Oh, the wailing and gnashing of teeth over wake losses. Let's get some figures:
* From their own study: the cumulative wake loss impact of four new wind farms in the Irish Sea on Orsted's existing estate is 3.28% [0] * "Wind turbines are found to lose 1.6±0.2% of their output per year." [1]
So, wake losses turn a brand new wind farm into a 2-year-old wind farm. Given the yuuuuuge lifespan of wind farms, it seems kinda trivial.
[0] https://www.rechargenews.com/wind/-catastrophic-wake-losses-...
[1] https://www.sciencedirect.com/science/article/pii/S096014811...
I think that’s a glib dismissal without any analysis of the financials that motivate the investment being profitable in the first place.
I think the point is that with thin margins and capital costs, 1.6% (compounded over decades) could be a large chunk of your profit.
TFA discusses this:
> To justify their investment and make a profit, "it's very important for a developer to be able to project that the wind farm will produce a given amount of electricity for 25 or 30 years", the typical lifespan of a wind farm, he says. Even a relatively small, unexpected reduction in that energy output can upset this investment calculation and make the wind farm not financially viable, Finserås says.

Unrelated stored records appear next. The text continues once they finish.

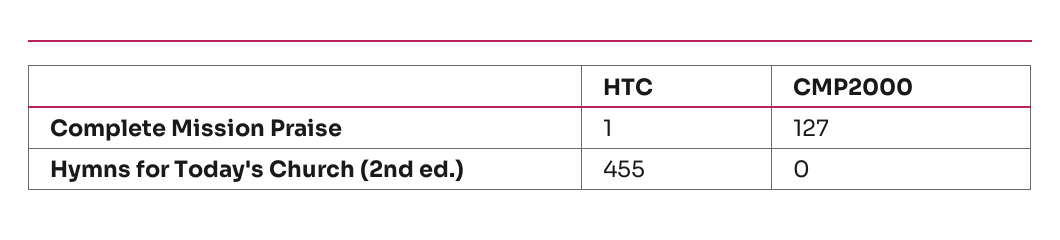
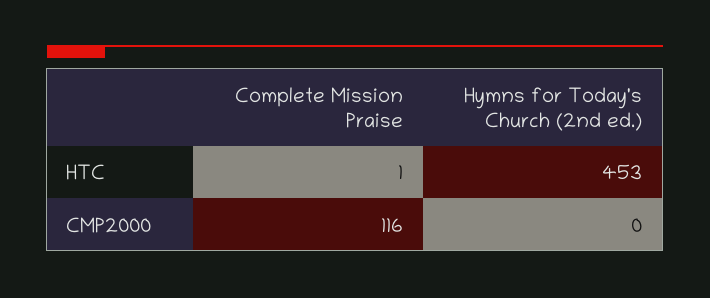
  {
    "HTC": {
      "Complete Mission Praise": 1,
-     "Hymns for Today's Church (2nd ed.)": 455
+     "Hymns for Today's Church (2nd ed.)": 453
    },
    "CMP2000": {
-     "Complete Mission Praise": 127,
+     "Complete Mission Praise": 116,
      "Hymns for Today's Church (2nd ed.)": 0
    }
  }

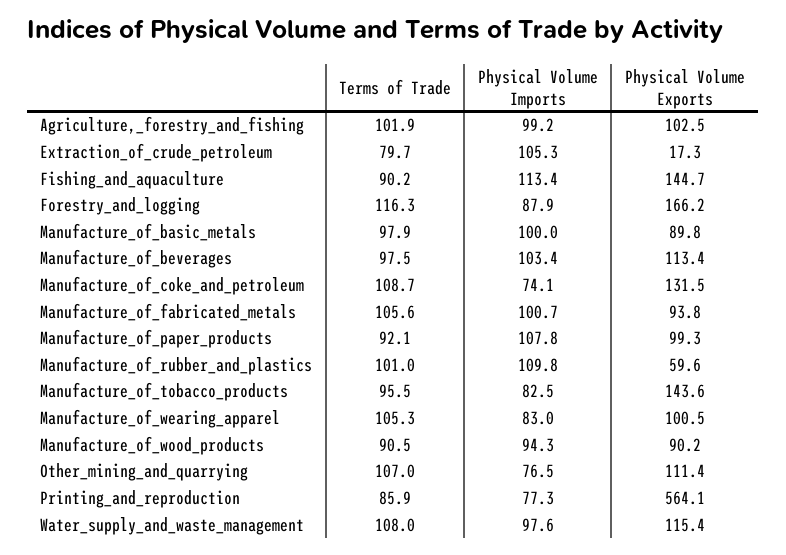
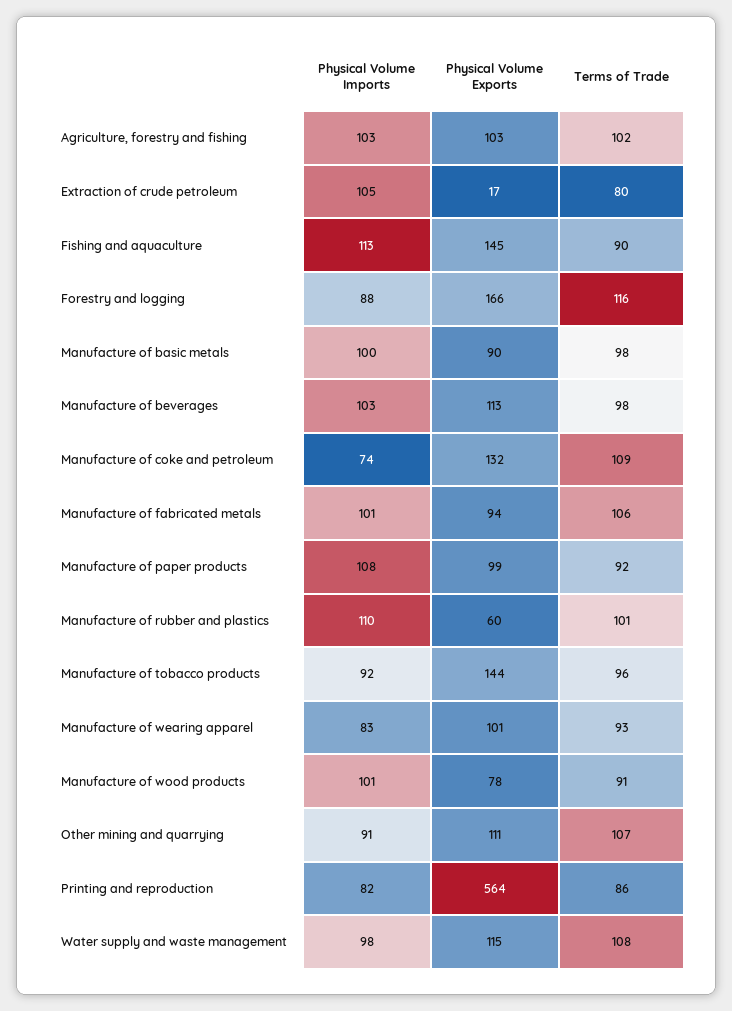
  {
    "Terms of Trade": {
      "Agriculture,_forestry_and_fishing": 101.9,
      "Extraction_of_crude_petroleum": 79.7,
      "Fishing_and_aquaculture": 90.2,
      "Forestry_and_logging": 116.3,
      "Manufacture_of_basic_metals": 97.9,
      "Manufacture_of_beverages": 97.5,
      "Manufacture_of_coke_and_petroleum": 108.7,
      "Manufacture_of_fabricated_metals": 105.6,
      "Manufacture_of_paper_products": 92.1,
      "Manufacture_of_rubber_and_plastics": 101,
      "Manufacture_of_tobacco_products": 95.5,
-     "Manufacture_of_wearing_apparel": 105.3,
+     "Manufacture_of_wearing_apparel": 93,
      "Manufacture_of_wood_products": 90.5,
      "Other_mining_and_quarrying": 107,
      "Printing_and_reproduction": 85.9,
      "Water_supply_and_waste_management": 108
    },
    "Physical Volume Imports": {
-     "Agriculture,_forestry_and_fishing": 99.2,
+     "Agriculture,_forestry_and_fishing": 103,
      "Extraction_of_crude_petroleum": 105.3,
      "Fishing_and_aquaculture": 113.4,
      "Forestry_and_logging": 87.9,
      "Manufacture_of_basic_metals": 100,
      "Manufacture_of_beverages": 103.4,
      "Manufacture_of_coke_and_petroleum": 74.1,
      "Manufacture_of_fabricated_metals": 100.7,
      "Manufacture_of_paper_products": 107.8,
      "Manufacture_of_rubber_and_plastics": 109.8,
-     "Manufacture_of_tobacco_products": 82.5,
+     "Manufacture_of_tobacco_products": 92,
      "Manufacture_of_wearing_apparel": 83,
-     "Manufacture_of_wood_products": 94.3,
+     "Manufacture_of_wood_products": 101,
-     "Other_mining_and_quarrying": 76.5,
+     "Other_mining_and_quarrying": 91,
-     "Printing_and_reproduction": 77.3,
+     "Printing_and_reproduction": 82,
      "Water_supply_and_waste_management": 97.6
    },
    "Physical Volume Exports": {
      "Agriculture,_forestry_and_fishing": 102.5,
      "Extraction_of_crude_petroleum": 17.3,
      "Fishing_and_aquaculture": 144.7,
      "Forestry_and_logging": 166.2,
      "Manufacture_of_basic_metals": 89.8,
      "Manufacture_of_beverages": 113.4,
      "Manufacture_of_coke_and_petroleum": 131.5,
      "Manufacture_of_fabricated_metals": 93.8,
      "Manufacture_of_paper_products": 99.3,
      "Manufacture_of_rubber_and_plastics": 59.6,
      "Manufacture_of_tobacco_products": 143.6,
      "Manufacture_of_wearing_apparel": 100.5,
-     "Manufacture_of_wood_products": 90.2,
+     "Manufacture_of_wood_products": 78,
      "Other_mining_and_quarrying": 111.4,
      "Printing_and_reproduction": 564.1,
      "Water_supply_and_waste_management": 115.4
    }
  }

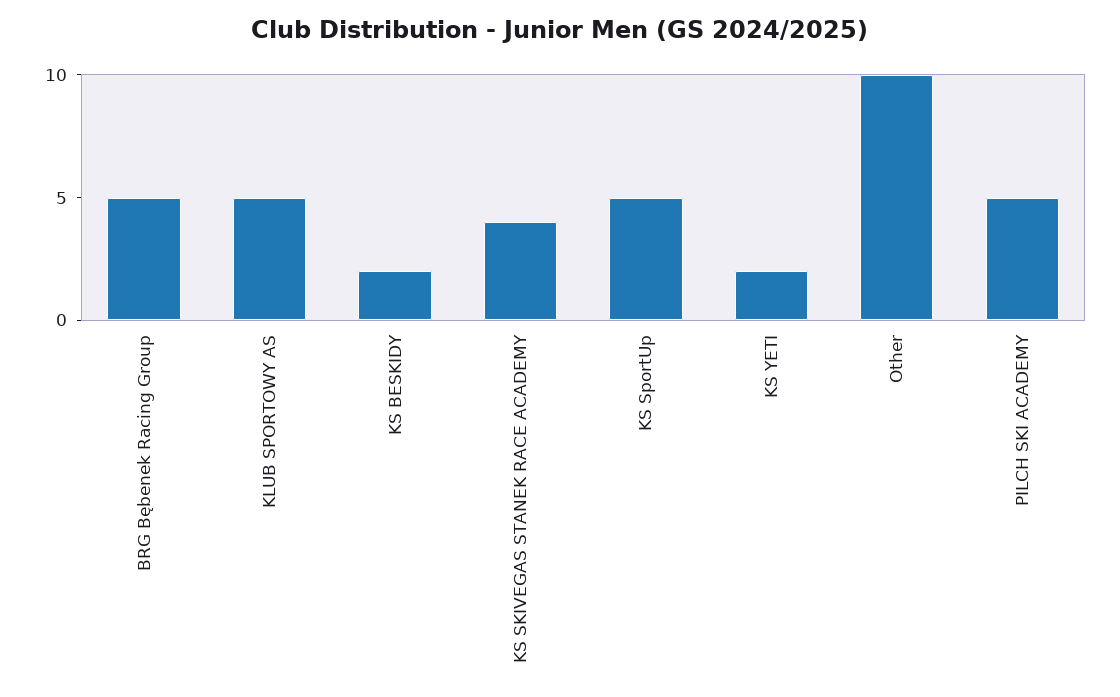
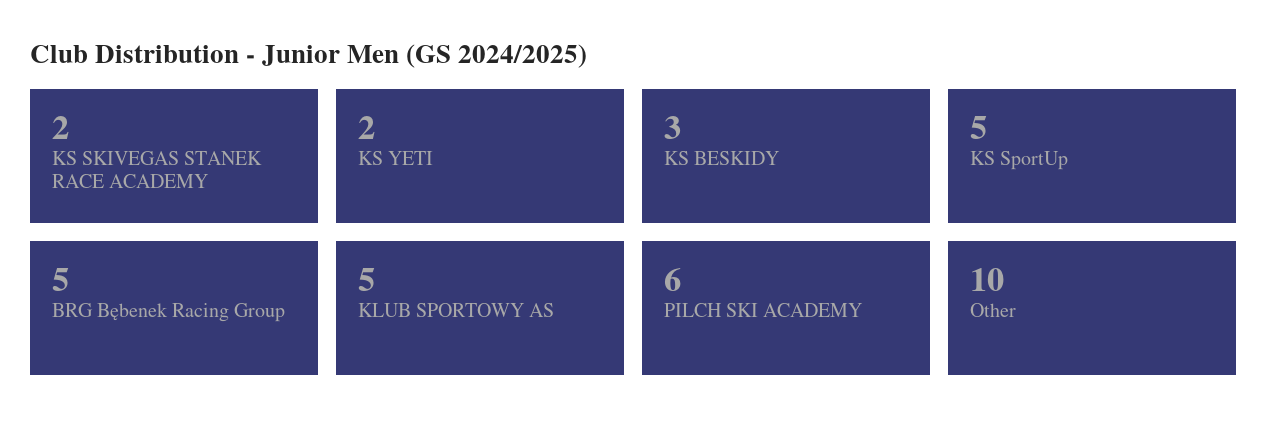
  {
    "BRG Bębenek Racing Group": 5,
    "KLUB SPORTOWY AS": 5,
-   "KS BESKIDY": 2,
+   "KS BESKIDY": 3,
-   "KS SKIVEGAS STANEK RACE ACADEMY": 4,
+   "KS SKIVEGAS STANEK RACE ACADEMY": 2,
    "KS SportUp": 5,
    "KS YETI": 2,
    "Other": 10,
-   "PILCH SKI ACADEMY": 5
+   "PILCH SKI ACADEMY": 6
  }

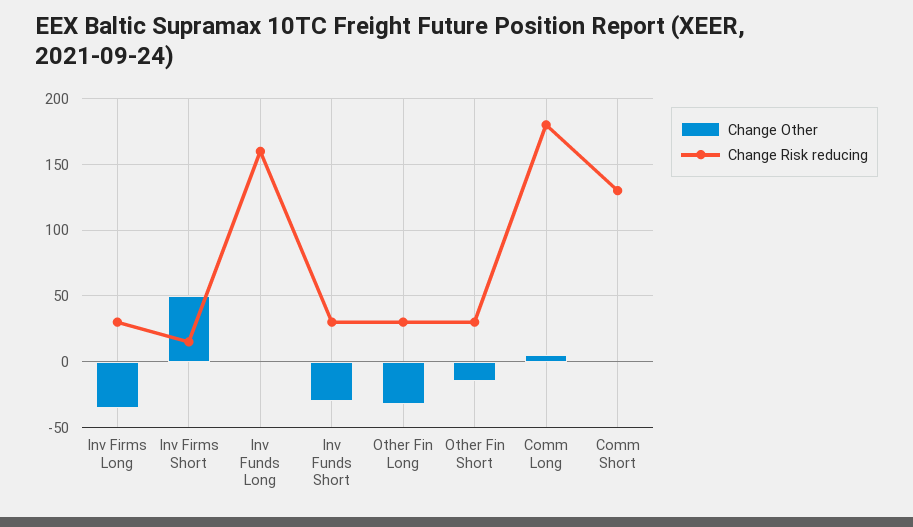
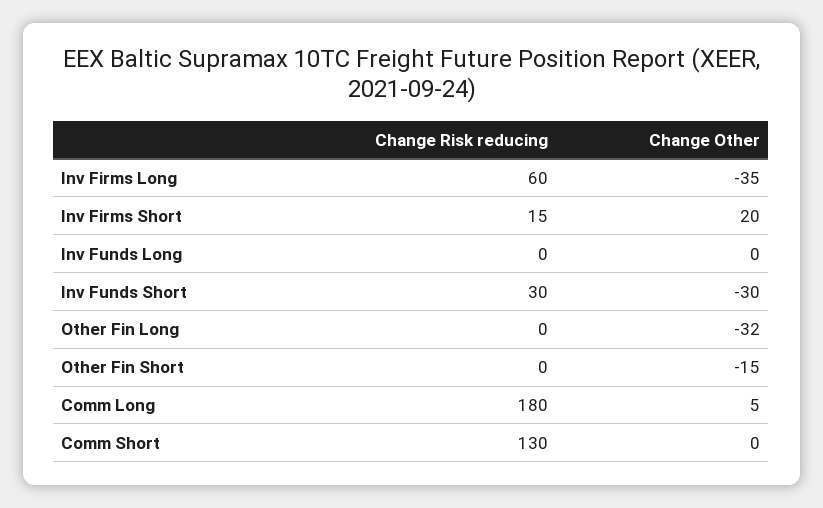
  {
    "Change Other": {
      "Inv Firms Long": -35,
-     "Inv Firms Short": 50,
+     "Inv Firms Short": 20,
      "Inv Funds Long": 0,
      "Inv Funds Short": -30,
      "Other Fin Long": -32,
      "Other Fin Short": -15,
      "Comm Long": 5,
      "Comm Short": 0
    },
    "Change Risk reducing": {
-     "Inv Firms Long": 30,
+     "Inv Firms Long": 60,
      "Inv Firms Short": 15,
-     "Inv Funds Long": 160,
+     "Inv Funds Long": 0,
      "Inv Funds Short": 30,
-     "Other Fin Long": 30,
+     "Other Fin Long": 0,
-     "Other Fin Short": 30,
+     "Other Fin Short": 0,
      "Comm Long": 180,
      "Comm Short": 130
    }
  }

This isn't a Best Buy. Offshore wind is very expensive compared to land-based wind and operators can struggle to turn a profit. 3.28% is indeed likely very significant.
I do not understand HN's pathological obsession with trying to "gotcha" news media titles for being "clickbait" especially given the "Software (version number)" posts and edgy titles to corporate and personal blogs that are everywhere here.
Most climate change advocates naively believe that because an energy resource in renewable it must be infinite too. Simple energy balance over a given area will show how much extraction of wind energy will reduce available energy downstream.
Moreover, the economics of offshore wind farms is often commingled with state enterprises and various subsidy schemes, which makes them uneconomical even in the best of times, so a 2% capacity reduction coupled with inevitable maintenance and repair costs escalations might make many wind farms uneconomical.
Onshore wind farms are much more economical but the best locations such as Texas, Oklahoma and New Mexico already have been developed.